Again, it truly is so simple to store your fried chicken. If you’re going to go to the work to make fried chicken, you should be willing to put in the work to store your fried chicken properly. Trust me, your stomach and your schedule will thank you later! 

Reheating Fried Chicken

Now that you understand how to make fried chicken, how to prep fried chicken for storage, and how to both refrigerate and freeze your fried chicken – let’s talk a little about using your fried chicken after you store it. 

reheating fried chicken

Here’s a side thought for you – if you refrigerated your fried chicken you can always just eat it cold right out of the fridge. You might be amazed to find out that this is one of the most popular ways to eat stored chicken. However, we don’t recommend this if you froze your chicken. 

Here are some steps for reheating fried chicken after storage:

  1. If you froze your fried chicken, it will be necessary to allow the chicken to thaw before proceeding to warm it. For thawing purposes, you should unwrap the chicken and let it thaw at room temperature. 
  2. The best way to reheat fried chicken is either in the microwave or the oven. Refrying the chicken could cause it to get an overcooked flavor or make it slightly soggy.
    1. Microwave – Wrap individual pieces of fried chicken in a paper towel and microwave in 30-second intervals. If it is not warmed sufficiently, turn it over and warm another 30 seconds.
      Wrapping the chicken loosely in a paper towel will help to preserve the breading during the reheating process. 
    2. Oven – layer a baking sheet or pan with aluminum foil. This will help keep the breading crisp. Place your fried chicken in a single layer on the foil. For best results, cover the top of your pan with aluminum foil as well.
      Warm in the oven at 400 degrees for about 20 minutes. 

You can use whichever method will work best for you. The best way to maintain the crispness of the fried chicken is to use the oven. However, we understand that an oven may not always be available for reheating purposes. 

Related Questions

We hope that you have found this guide to be informative and that the information fully encompasses everything you need to know about storing fried chicken. 

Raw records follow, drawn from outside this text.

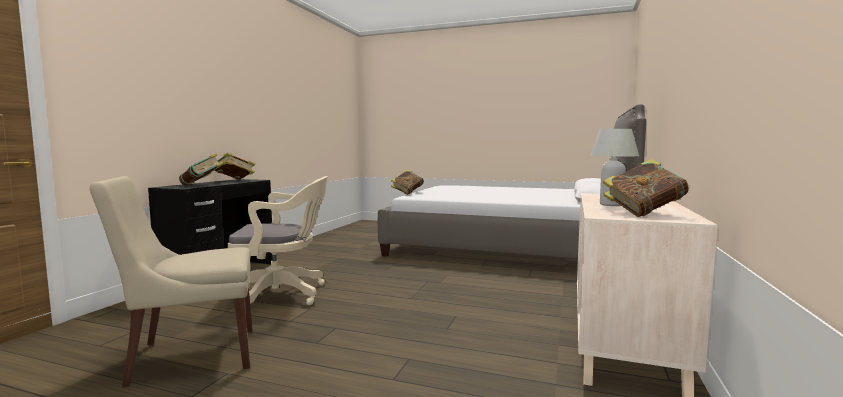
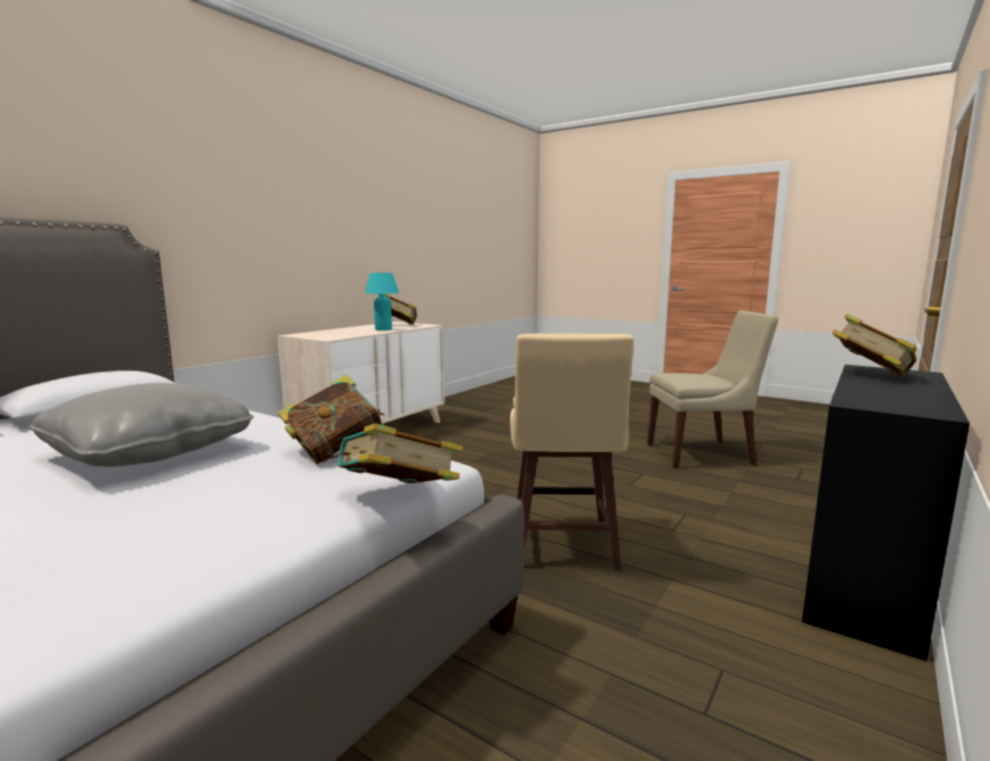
camera: 165 degrees left, 5 degrees up
(234, 180) = (909, 401): book -> book (334, 452)
(282, 295) = (683, 510): beige office chair -> none
(365, 274) = (562, 546): none -> beige stool
(503, 194) = (149, 452): none -> grey pillow
(611, 205) = (383, 329): white table lamp -> turquoise table lamp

We have provided some common questions in a question-and-answer guide and we invite you to review these for further information that could be useful to you. 

How Can You Tell if Your Fried Chicken Has Gone Bad?

Chicken usually has obvious telltale signs when it starts to spoil. If the chicken smells sour, it is most likely bad and you should dispose of it and clean any exposed area thoroughly to prevent cross-contamination. 

Additionally, you might be able to tell that the chicken has gone bad by looking at it. If it has developed a slimy texture or the color looks odd you should again dispose of it immediately and clean exposed areas. 

How Can I Keep My Breading from Falling Off When I Fry My Chicken?

Frying chicken often boils down to an art. When you are preparing the chicken for frying there are some minor steps that can make a major difference. 

If you soak your chicken in buttermilk prior to breading, you should pat it dry enough that the buttermilk is not dripping when you coat it. When you coat your chicken in the flour mixture, you should shake off excess flour. It is often this excess flour that will cause the breading to fall off because it does not adhere to the chicken.